Item #2483 Map of Joiner Area Rusk County Texas. Texas, Oil.

Map of Joiner Area Rusk County Texas

Abilene, Tx. Zingery Oil Map Co., [ca. 1930s]. Blueline map on drafting linen, approximately 54 x 41 inches. Minor wear, contemporary pencil notations. Very good. Item #2483

A substantially-sized and seemingly unrecorded Texas oil map featuring the Joiner oilfields in Rusk County, Texas, the first known map to show the Joiner Subdivision, with oil wells, claim ownership, and much other important information.  C.M. “Dad” Joiner leased this subdivision from the widow Daisy Bradford in August 1925, obtaining a lease on widow Daisy Bradford's 975 acre farm; the map shows the three "Daisy Bradford" wells in pencil. Joiner then moved to Rusk County in 1926.  Joiner and his crew drilled for three years beginning in 1927, using a flimsy pine rig and battered tools, trying their luck about six miles northwest of Henderson. The first two wells came up dry, but in 1930 the third struck the largest oil deposit discovered to that time and became one of the richest oil fields in the country, let alone Texas. This field is noted as “Joiner et al. 975 Ac. in Lse” on the Joiner Subdivision of the map. 

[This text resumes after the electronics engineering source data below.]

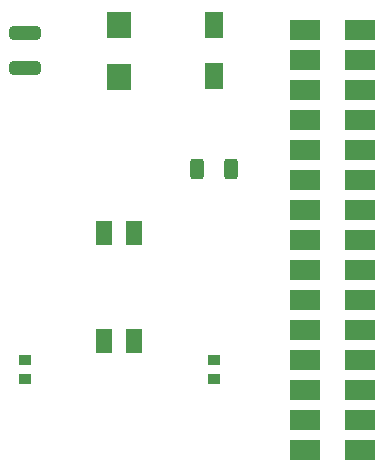
<source format=gbr>
%TF.GenerationSoftware,KiCad,Pcbnew,9.0.5-1.fc42*%
%TF.CreationDate,2025-11-07T12:43:21-08:00*%
%TF.ProjectId,adapter_relay_external,61646170-7465-4725-9f72-656c61795f65,1.0*%
%TF.SameCoordinates,Original*%
%TF.FileFunction,Paste,Bot*%
%TF.FilePolarity,Positive*%
%FSLAX46Y46*%
G04 Gerber Fmt 4.6, Leading zero omitted, Abs format (unit mm)*
G04 Created by KiCad (PCBNEW 9.0.5-1.fc42) date 2025-11-07 12:43:21*
%MOMM*%
%LPD*%
G01*
G04 APERTURE LIST*
G04 Aperture macros list*
%AMRoundRect*
0 Rectangle with rounded corners*
0 $1 Rounding radius*
0 $2 $3 $4 $5 $6 $7 $8 $9 X,Y pos of 4 corners*
0 Add a 4 corners polygon primitive as box body*
4,1,4,$2,$3,$4,$5,$6,$7,$8,$9,$2,$3,0*
0 Add four circle primitives for the rounded corners*
1,1,$1+$1,$2,$3*
1,1,$1+$1,$4,$5*
1,1,$1+$1,$6,$7*
1,1,$1+$1,$8,$9*
0 Add four rect primitives between the rounded corners*
20,1,$1+$1,$2,$3,$4,$5,0*
20,1,$1+$1,$4,$5,$6,$7,0*
20,1,$1+$1,$6,$7,$8,$9,0*
20,1,$1+$1,$8,$9,$2,$3,0*%
G04 Aperture macros list end*
%ADD10R,1.020000X0.950000*%
%ADD11R,1.550000X2.300000*%
%ADD12R,1.450000X2.100000*%
%ADD13RoundRect,0.250000X-1.075000X0.312500X-1.075000X-0.312500X1.075000X-0.312500X1.075000X0.312500X0*%
%ADD14R,2.600000X1.700000*%
%ADD15R,2.150000X2.250000*%
%ADD16RoundRect,0.250000X0.312500X0.625000X-0.312500X0.625000X-0.312500X-0.625000X0.312500X-0.625000X0*%
G04 APERTURE END LIST*
D10*
%TO.C,F1*%
X134000000Y-136785000D03*
X134000000Y-135215000D03*
%TD*%
D11*
%TO.C,D1*%
X134000000Y-106850000D03*
X134000000Y-111150000D03*
%TD*%
D12*
%TO.C,U1*%
X124730000Y-124450000D03*
X127270000Y-124450000D03*
X127270000Y-133550000D03*
X124730000Y-133550000D03*
%TD*%
D13*
%TO.C,R1*%
X118000000Y-107537500D03*
X118000000Y-110462500D03*
%TD*%
D14*
%TO.C,J2*%
X146350000Y-107220000D03*
X146350000Y-109760000D03*
X146350000Y-112300000D03*
X146350000Y-114840000D03*
X146350000Y-117380000D03*
X146350000Y-119920000D03*
X146350000Y-122460000D03*
X146350000Y-125000000D03*
X146350000Y-127540000D03*
X146350000Y-130080000D03*
X146350000Y-132620000D03*
X146350000Y-135160000D03*
X146350000Y-137700000D03*
X146350000Y-140240000D03*
X146350000Y-142780000D03*
X141750000Y-107220000D03*
X141750000Y-109760000D03*
X141750000Y-112300000D03*
X141750000Y-114840000D03*
X141750000Y-117380000D03*
X141750000Y-119920000D03*
X141750000Y-122460000D03*
X141750000Y-125000000D03*
X141750000Y-127540000D03*
X141750000Y-130080000D03*
X141750000Y-132620000D03*
X141750000Y-135160000D03*
X141750000Y-137700000D03*
X141750000Y-140240000D03*
X141750000Y-142780000D03*
%TD*%
D10*
%TO.C,F2*%
X118000000Y-135215000D03*
X118000000Y-136785000D03*
%TD*%
D15*
%TO.C,D2*%
X126000000Y-106800000D03*
X126000000Y-111200000D03*
%TD*%
D16*
%TO.C,R2*%
X135462500Y-119000000D03*
X132537500Y-119000000D03*
%TD*%
M02*

</source>
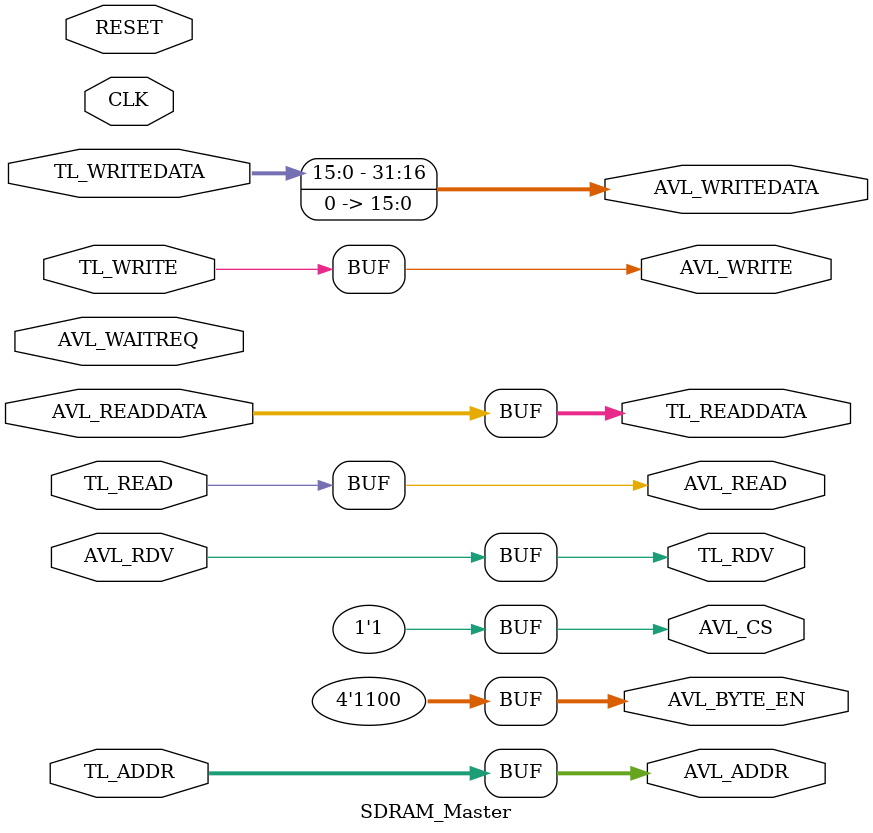
<source format=sv>
module SDRAM_Master(
	// Avalon Clock Input
	input   logic CLK,
	
	// Avalon Reset Input
	input   logic RESET,
	
	// Avalon-MM Master Signals
	output  logic AVL_READ,					// Avalon-MM Read
	output  logic AVL_WRITE,				// Avalon-MM Write
	output  logic AVL_CS,					// Avalon-MM Chip Select
	output  logic [3:0] AVL_BYTE_EN,		// Avalon-MM Byte Enable
	output  logic [31:0] AVL_ADDR,		// Avalon-MM Address
	output  logic [31:0] AVL_WRITEDATA,	// Avalon-MM Write Data
	input   logic AVL_WAITREQ,				// Avalon-MM Wait Request
	input   logic [31:0] AVL_READDATA,	// Avalon-MM Read Data
	input	  logic AVL_RDV,					// Avalon-MM Readdatavalid
	
	// Top-Level Signals
	input   logic [31:0] TL_ADDR,
	input	  logic TL_READ,
	input	  logic TL_WRITE,
	input   logic [15:0] TL_WRITEDATA,
	output  logic [31:0] TL_READDATA,
	output  logic TL_RDV
	
	);

assign AVL_BYTE_EN = 4'b1100; 					// we will never overwrite the lower two bytes (the song)
assign AVL_CS = 1'b1; 								// always enable chip
assign AVL_ADDR = TL_ADDR; 						// from controller
assign AVL_READ = TL_READ; 						// from controller
assign AVL_WRITE = TL_WRITE; 						// from controller
assign TL_READDATA = AVL_READDATA; 				// to top level
assign AVL_WRITEDATA = {TL_WRITEDATA,16'd0}; // from top level (for DSP)
assign TL_RDV = AVL_RDV;

	
endmodule

</source>
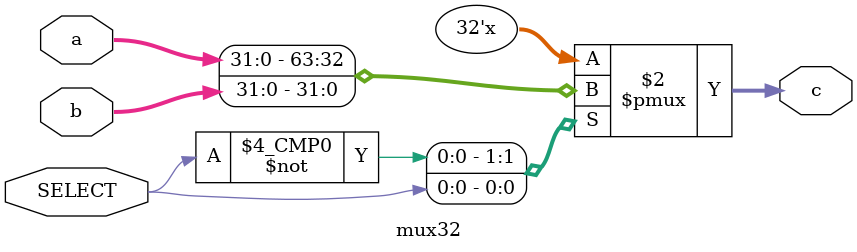
<source format=v>
`timescale  1ns/100ps

module mux32(a,b,SELECT,c);

input [31:0] a;
input [31:0] b;
input SELECT;

output reg[31:0] c;

always @(a,b,SELECT)           //case statement
begin
    case(SELECT)
            1'b0      : c = a ;  //a
            1'b1      : c = b ;  //b
        
    endcase
   
end

endmodule


</source>
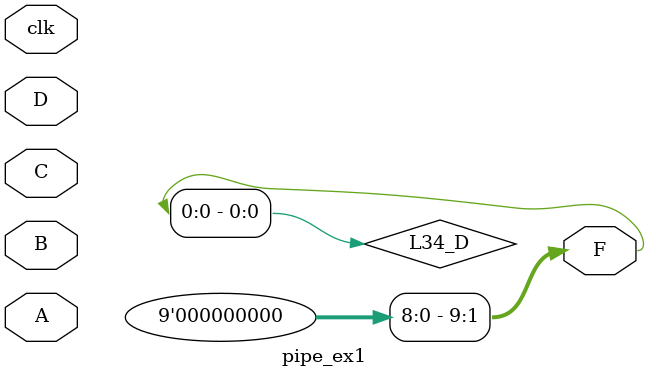
<source format=v>
module pipe_ex1 (F, A, B, C, D, clk);

  parameter N = 10;
 
  input [N-1:0] A, B, C, D;
  input clk;
  output [N-1:0] F;
  reg [N-1:0] L12_x1, L12_x2, L12_D, L23_x3, L23_D, L34_F;

  assign F = L34_D;

  always @ (posedge clk)    //**stage1**
    begin
      L12_x1 <= #4 A + B;
      L12_x2 <= #4 C - D;
      L12_D <= D;
   end 
     
  always @ (posedge clk)   //**stage2**
    begin
     L23_x3 <= #4 L12_x1 + L12+x2;
     L23_D <= L12_D;   
   end
 
   always @ (posedge clk)   //**stage3**
     L34_F <= #6 L23_x3 * L23_D;  //**stage3**
  
endmodule
</source>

Rusk County is located in the Piney Woods of East Texas, about 120 miles southeast of Dallas. The present map shows the county divided into the tracts of its various land owners, including the Hugh Henderson and Juan Ximenez surveys, and the Andrew Miller survey, which became Joinerville. Numerous plots are noted as belonging simply to "Joiner." A previous oil speculator has made numerous notations and scribblings in the body of the map, with the word "ROYALTY" prominently written in an area of land owned by Neal Cooper. Also, a handful of times, the speculator has circled the dot where the name Joiner appears. There are also many different leases and ownership situations shown on the map, including joint ownerships, land ownership of “Mrs. Daisy Bradford 928 A.”, “Humble [later Exxon] 2/6," Gulf Oil 1/6," “Lloyd Oil Co.," “Joiner 30 Ac.," “Osborn (W.B. Osborn Oil & Gas) 50 A. / Joiner 30A.," “Sun Oil," “Arkansas Fuel Oil Co," and others.

C.M. Joiner had an exclusive contract with the Zingery Oil Map Co. to produce this map, noting it as “COPYRIGHTED,” an unusual phenomenon for Zingery. This map is in fact marked “Published Exclusively by Zingery Oil Map Co.” and “REGISTERED No. 976.” There is also a warning to copyright infringers reading: “Notice. The map is copyrighted. Any person copying by photostat or other means is infringing, and will be prosecuted to the full extent of the Law.”

"Between 1930 and 1936 Rusk County's population mushroomed from 32,000 to 65,000, as oilfield workers, wildcatters, speculators, lawyers, and other opportunists arrived to take advantage of the find. The discovery of oil not only changed the composition of the population but altered the very appearance of the area. New towns such as Joinerville, Carlisle, New London, and Turnertown sprang up; established settlements changed from rural communities to bustling boomtowns. Numerous new hotels, offices, and oil-related businesses were built in and around Henderson. Oil derricks and pumps soon dotted the countryside. Henderson, formerly a sleepy county seat, was transformed into a busy center of activity. Between 1930 and 1940 the town's population grew from 2,932 to 6,437. Though once something of an agricultural backwater, Rusk County overnight became a scene of conspicuous wealth, where the average household income far exceeded the statewide average" - Handbook of Texas online. No copies in OCLC.